Saving Private Ryan (1998)
A Review by Christian Pyle
"Saving Private Ryan" will certainly be remembered among the best war movies ever made. It does what a great war movie should-it looks realistically at war and examines war intelligently. The plot is deliberately insane: eight men are sent into enemy territory to rescue one solider, Private Ryan (Matt Damon). Ryan is the last surviving son in his family; his three brothers have all died in action recently. Gen. George Marshall (Harve Presnell) is moved by the plight of Mrs. Ryan, who will learn about the three deaths on the same day, and orders that the last Ryan be returned safely home. The hitch is that Ryan parachuted into Normandy on D-Day, and the Army has no way to know if he is alive or to bring him out except to send a team in after him. So, Capt. John Miller (Tom Hanks) and his squad of Rangers, who have just survived the bloody battle of Omaha Beach, are ordered to risk their lives to bring Ryan back.

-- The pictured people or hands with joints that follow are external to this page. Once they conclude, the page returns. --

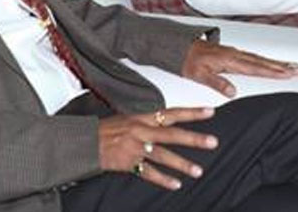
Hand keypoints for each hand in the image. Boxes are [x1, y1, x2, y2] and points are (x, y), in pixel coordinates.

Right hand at [99, 107, 217, 189]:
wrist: (85, 141)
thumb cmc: (107, 130)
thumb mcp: (129, 118)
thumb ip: (149, 121)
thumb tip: (168, 120)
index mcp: (143, 118)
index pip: (172, 113)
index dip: (191, 113)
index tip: (210, 112)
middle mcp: (141, 130)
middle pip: (172, 134)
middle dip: (193, 139)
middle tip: (212, 142)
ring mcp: (135, 147)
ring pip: (163, 156)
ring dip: (182, 164)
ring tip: (198, 171)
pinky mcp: (128, 163)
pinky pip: (148, 173)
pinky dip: (163, 180)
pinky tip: (176, 184)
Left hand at [181, 41, 297, 97]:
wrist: (180, 48)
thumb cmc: (189, 61)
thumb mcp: (199, 75)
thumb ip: (217, 83)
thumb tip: (232, 92)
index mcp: (230, 60)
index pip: (256, 68)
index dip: (273, 72)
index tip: (288, 74)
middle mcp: (235, 55)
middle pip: (262, 62)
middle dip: (281, 67)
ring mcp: (234, 53)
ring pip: (259, 59)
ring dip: (275, 64)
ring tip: (290, 67)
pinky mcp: (232, 54)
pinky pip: (253, 57)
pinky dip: (264, 61)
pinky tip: (269, 64)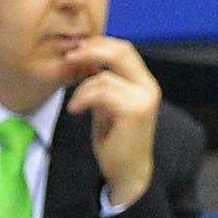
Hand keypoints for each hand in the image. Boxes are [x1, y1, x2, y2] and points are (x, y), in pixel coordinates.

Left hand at [62, 36, 159, 206]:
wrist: (128, 172)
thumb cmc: (117, 140)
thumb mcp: (108, 104)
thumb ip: (104, 82)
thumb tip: (84, 58)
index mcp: (144, 83)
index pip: (124, 49)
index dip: (98, 44)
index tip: (76, 49)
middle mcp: (149, 88)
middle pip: (121, 52)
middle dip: (90, 51)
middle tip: (69, 57)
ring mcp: (144, 99)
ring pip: (103, 78)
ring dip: (81, 89)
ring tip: (75, 104)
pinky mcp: (134, 112)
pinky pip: (100, 93)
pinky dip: (82, 99)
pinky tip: (76, 110)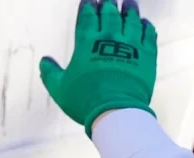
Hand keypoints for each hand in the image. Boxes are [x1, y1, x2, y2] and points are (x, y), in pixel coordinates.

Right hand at [39, 0, 157, 135]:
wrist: (115, 110)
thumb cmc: (84, 100)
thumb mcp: (59, 89)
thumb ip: (50, 73)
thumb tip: (44, 61)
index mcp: (87, 43)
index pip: (87, 17)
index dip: (87, 7)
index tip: (88, 1)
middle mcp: (110, 38)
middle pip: (110, 13)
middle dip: (108, 4)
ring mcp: (131, 44)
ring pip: (131, 19)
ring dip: (130, 9)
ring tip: (129, 3)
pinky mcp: (147, 54)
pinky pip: (148, 34)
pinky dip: (146, 26)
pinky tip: (144, 23)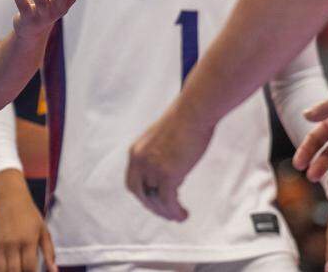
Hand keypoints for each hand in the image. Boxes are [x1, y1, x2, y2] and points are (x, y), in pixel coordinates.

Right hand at [0, 170, 56, 271]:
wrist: (10, 198)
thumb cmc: (30, 214)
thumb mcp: (43, 230)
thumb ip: (49, 251)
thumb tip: (54, 270)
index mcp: (28, 239)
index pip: (29, 266)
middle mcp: (13, 242)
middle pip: (14, 270)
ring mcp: (0, 243)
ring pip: (0, 269)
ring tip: (14, 271)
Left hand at [125, 104, 214, 220]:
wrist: (194, 111)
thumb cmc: (185, 122)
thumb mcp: (163, 141)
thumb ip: (160, 157)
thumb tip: (171, 177)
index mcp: (136, 151)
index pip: (133, 182)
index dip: (143, 195)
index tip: (155, 202)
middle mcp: (140, 160)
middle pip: (140, 194)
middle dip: (153, 207)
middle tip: (167, 213)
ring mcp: (152, 167)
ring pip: (155, 200)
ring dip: (167, 212)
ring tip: (178, 216)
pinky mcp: (167, 173)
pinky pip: (168, 201)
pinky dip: (175, 211)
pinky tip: (183, 214)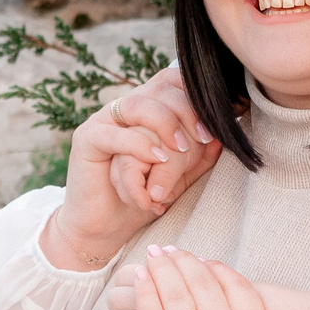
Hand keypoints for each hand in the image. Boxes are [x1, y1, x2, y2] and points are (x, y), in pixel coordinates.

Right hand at [39, 65, 219, 271]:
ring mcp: (104, 121)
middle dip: (187, 111)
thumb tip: (222, 137)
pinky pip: (112, 134)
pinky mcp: (86, 139)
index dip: (195, 93)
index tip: (216, 122)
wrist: (108, 228)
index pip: (172, 81)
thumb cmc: (146, 199)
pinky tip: (158, 158)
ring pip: (137, 105)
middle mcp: (126, 109)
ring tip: (182, 149)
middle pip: (159, 89)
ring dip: (165, 124)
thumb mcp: (181, 177)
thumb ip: (200, 158)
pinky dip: (138, 145)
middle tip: (204, 138)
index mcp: (149, 110)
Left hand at [132, 246, 274, 309]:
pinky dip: (145, 294)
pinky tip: (141, 281)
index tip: (198, 258)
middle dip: (182, 261)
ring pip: (174, 294)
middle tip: (168, 250)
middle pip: (201, 282)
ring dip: (161, 270)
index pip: (233, 282)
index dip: (213, 266)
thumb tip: (212, 289)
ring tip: (153, 258)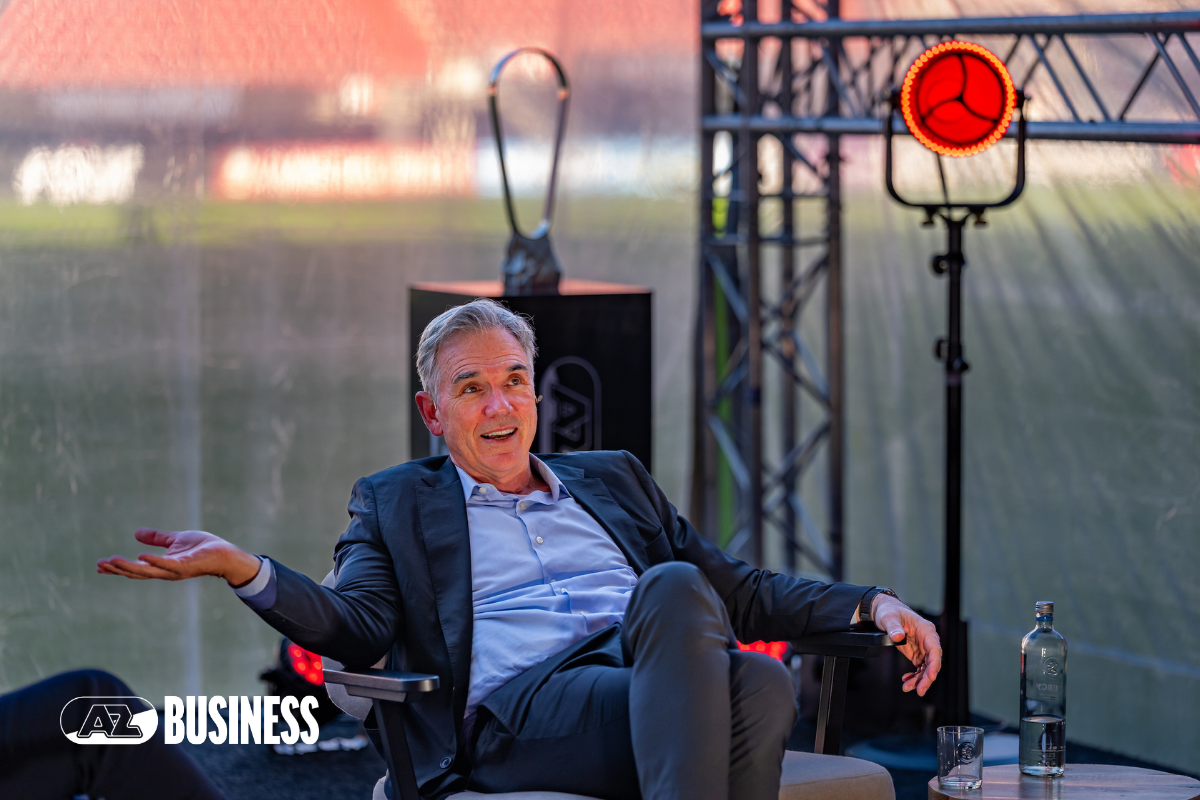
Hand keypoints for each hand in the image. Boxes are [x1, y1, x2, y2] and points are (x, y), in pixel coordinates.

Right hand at [97, 529, 261, 585]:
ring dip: (129, 567)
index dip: (118, 567)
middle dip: (118, 569)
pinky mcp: (186, 566)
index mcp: (161, 566)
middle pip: (137, 572)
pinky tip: (141, 556)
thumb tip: (136, 533)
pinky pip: (167, 565)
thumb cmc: (203, 548)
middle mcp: (165, 571)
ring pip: (147, 571)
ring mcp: (175, 570)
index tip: (99, 566)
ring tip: (112, 561)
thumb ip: (157, 538)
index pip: (135, 568)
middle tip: (100, 565)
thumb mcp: (175, 540)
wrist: (225, 553)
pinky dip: (154, 561)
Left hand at [872, 595, 941, 696]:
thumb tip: (898, 637)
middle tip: (919, 690)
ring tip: (907, 687)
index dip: (934, 664)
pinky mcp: (916, 652)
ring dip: (919, 679)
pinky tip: (907, 681)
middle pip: (932, 662)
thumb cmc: (889, 611)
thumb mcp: (888, 617)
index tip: (931, 676)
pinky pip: (919, 667)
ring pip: (926, 667)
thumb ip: (893, 627)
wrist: (883, 611)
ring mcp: (922, 647)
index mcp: (925, 629)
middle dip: (927, 678)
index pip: (934, 649)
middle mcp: (927, 639)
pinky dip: (914, 676)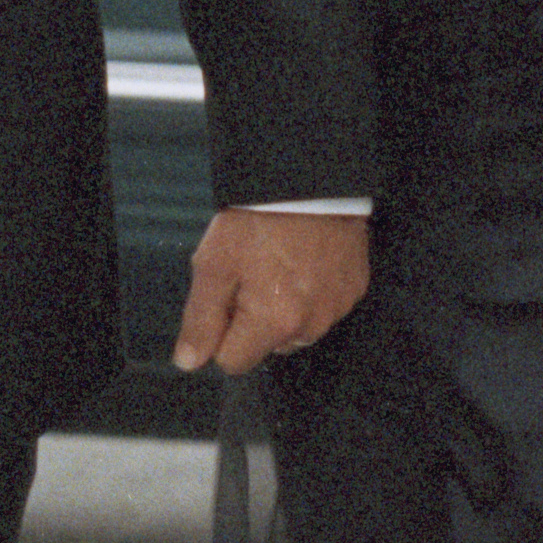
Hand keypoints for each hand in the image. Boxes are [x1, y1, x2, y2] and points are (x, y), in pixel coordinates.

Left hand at [175, 207, 369, 374]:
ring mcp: (337, 308)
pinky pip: (324, 307)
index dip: (221, 334)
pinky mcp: (354, 289)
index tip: (224, 299)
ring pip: (297, 329)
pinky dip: (313, 292)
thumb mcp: (214, 265)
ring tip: (281, 264)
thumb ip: (200, 319)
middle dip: (255, 321)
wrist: (310, 179)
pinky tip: (306, 260)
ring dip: (286, 309)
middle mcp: (310, 326)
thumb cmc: (256, 220)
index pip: (234, 362)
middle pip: (268, 346)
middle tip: (252, 274)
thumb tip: (188, 363)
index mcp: (272, 324)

Naturally, the eight soldiers on the rescue team must examine why Ryan's life is valued over their own. Ryan serves as much as a symbol as a character; he comes to represent all the people that soldiers sacrifice their lives for. The plot allows "Saving Private Ryan" to explore the complex emotions the soldiers feel about being asked to lay down their lives and those of their buddies for a stranger.
In addition to this theme of sacrifice, "Saving Private Ryan" examines the effects of war. These eight men are not professional soldiers; they are everyday guys from a variety of backgrounds who have been plucked out of their civilian lives. The men have a pool going about what their captain did for a living before the war. When he finally tells them, Miller comments that back home people quickly guess his occupation and wonders if he has been changed by the war, so changed that his wife won't recognize him. Miller justifies the mission as a purification, declaring, "If [saving Ryan] earns me the right to get back to my wife, well then that's my mission."
The performances are excellent, and the characters are varied and interesting. (This is a major difference between "Private Ryan" and its rival WWII epic "The Thin Red Line," where the characters tend to be indistinct and to blur into each other). The rescue team includes a seasoned sergeant with a collection of dirt from all the places he's fought (Tom Sizemore), a grumbling malcontent (Edward Burns), a sharpshooter who prays before firing (Barry Pepper), a Jewish soldier who enjoys showing his Star of David to captured Nazis (Adam Goldberg), a sensitive medic (Giovanni Ribisi), and a naïve translator who's never been in combat before (Jeremy Davies). Robert Rodat's screenplay is rich in detail and gives the fine cast a good deal to work with.
"Saving Private Ryan" also features the most harrowing war sequence ever committed to film. After a brief introductory frame, we are taken to Miller and crew on a boat headed for Omaha Beach. As soon as the gate drops, machine gun fire begins to tear men to ribbons. Some dive into the water, but bullets still slice into them indiscriminately. Many viewers may be offended by the violence, but it is doubtless a realistic depiction of the battle (as veterans have affirmed). This violence is also quite different than the glamous shoot-'em-ups we've seen so often in action films-the hundreds of soldiers who die in this brief scene never had a chance.
Despite its many strengths, "Saving Private Ryan" also has significant weaknesses in choices made by director Steven Spielberg and cinematographer Janusz Kaminski. Spielberg and Kaminski first collaborated on another movie about the era of WWII, "Schindler's List" (1993). What made "Schindler" such a powerful picture was the clash between Kaminski's stark black-and-white photography and Spielberg's tug-at-your-heartstrings style of epic storytelling-either style without the other would have failed. For "Private Ryan," Spielberg bleached out 60% of the color in post-production. While the black-and-white of "Schindler" served well to suggest the bleakness of the subject matter and to give a sense of the period (most 1940's movies were in b&w), the bleached look of "Private Ryan" seems stylized and that undercuts the movie's aspirations for realism. Another odd choice-Kaminski's camera often shakes. He probably went this way to give the audience a feeling of the chaos and confusion of battle, but the effect it has is to remove us from the scene and remind us of the camera. These strange decisions keep "Private Ryan" from being the masterpiece that "Schindler" was.